Gli scivoloni da entrambe le parti potrebbero aver sollevato preoccupazioni parallele sull’età e sull’acutezza mentale dei leader. Ma, a giudicare dai sondaggi, se i dubbi sull’affidabilità di Biden si rincorrono da lungo tempo, Trump non sembra aver avvertito lo stesso contraccolpo. Quel che è probabile è che se i due dovessero effettivamente affrontarsi a novembre, alla lotta per la presidenza si affiancherebbe una lotta parallela alla vicepresidenza che potrebbe rivelarsi tra le più significative degli ultimi anni. A questo proposito, su chi affronterà a distanza Kamala Harris – che pure è sembrata incapace di allargare il consenso attorno alla sua figura – si rincorrono diverse voci. Tra queste è spuntato il nome di Elise Stefanik, membro della Camera dei rappresentanti per lo stato di New York che si è schierata contro i due impeachment a Trump.
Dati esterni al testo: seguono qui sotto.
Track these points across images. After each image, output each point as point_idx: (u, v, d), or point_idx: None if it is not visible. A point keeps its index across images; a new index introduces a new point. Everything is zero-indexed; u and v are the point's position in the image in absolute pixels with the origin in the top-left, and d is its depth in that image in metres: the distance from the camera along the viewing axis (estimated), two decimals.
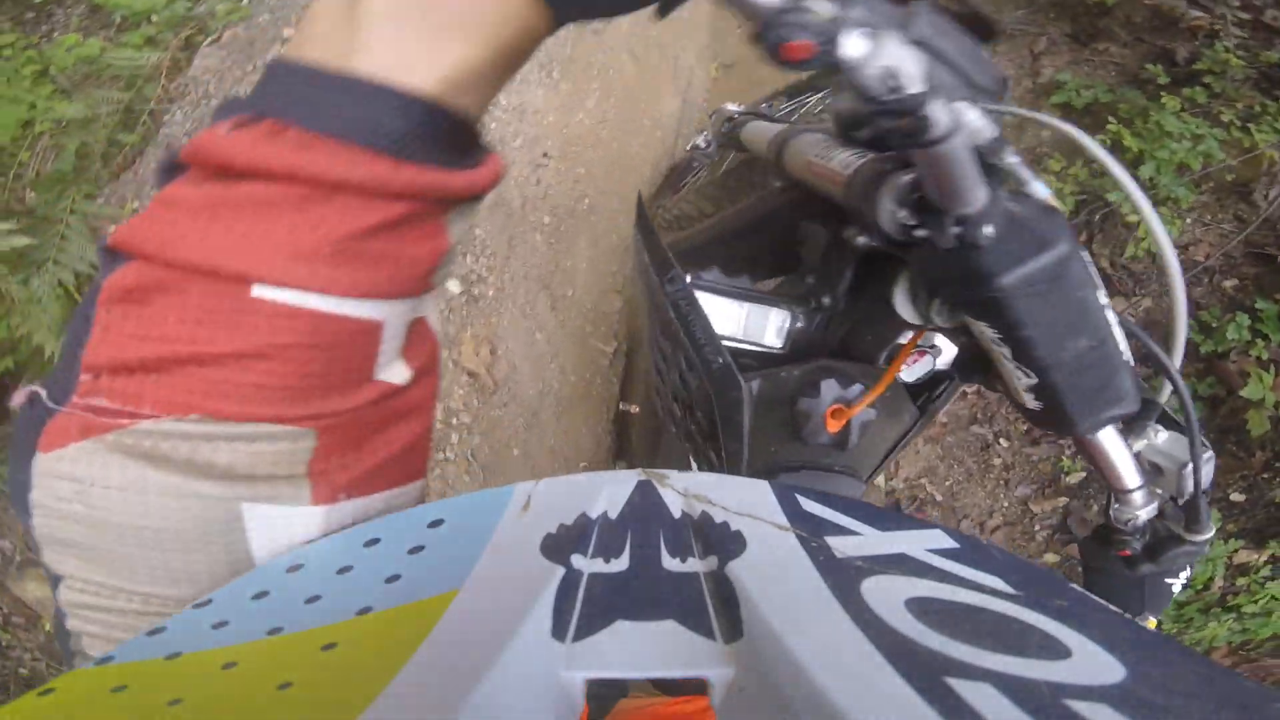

Stefanik, 39 anni, ha anche avuto un ruolo di primo piano nelle dimissioni di Elizabeth Magill e Claudine Gay, rettrici rispettivamente dell’Università della Pennsylvania e di Harvard, accusate di non essere intervenute per condannare gli episodi di antisemitismo legati agli eventi della Striscia di Gaza verificatisi all’interno degli istituti. Non è dunque da escludere che a sorreggere il peso di due presidenti tanto ingombranti quanto attempati potrebbero essere le spalle di due candidate vicepresidenti, per la prima volta nella storia degli Stati Uniti.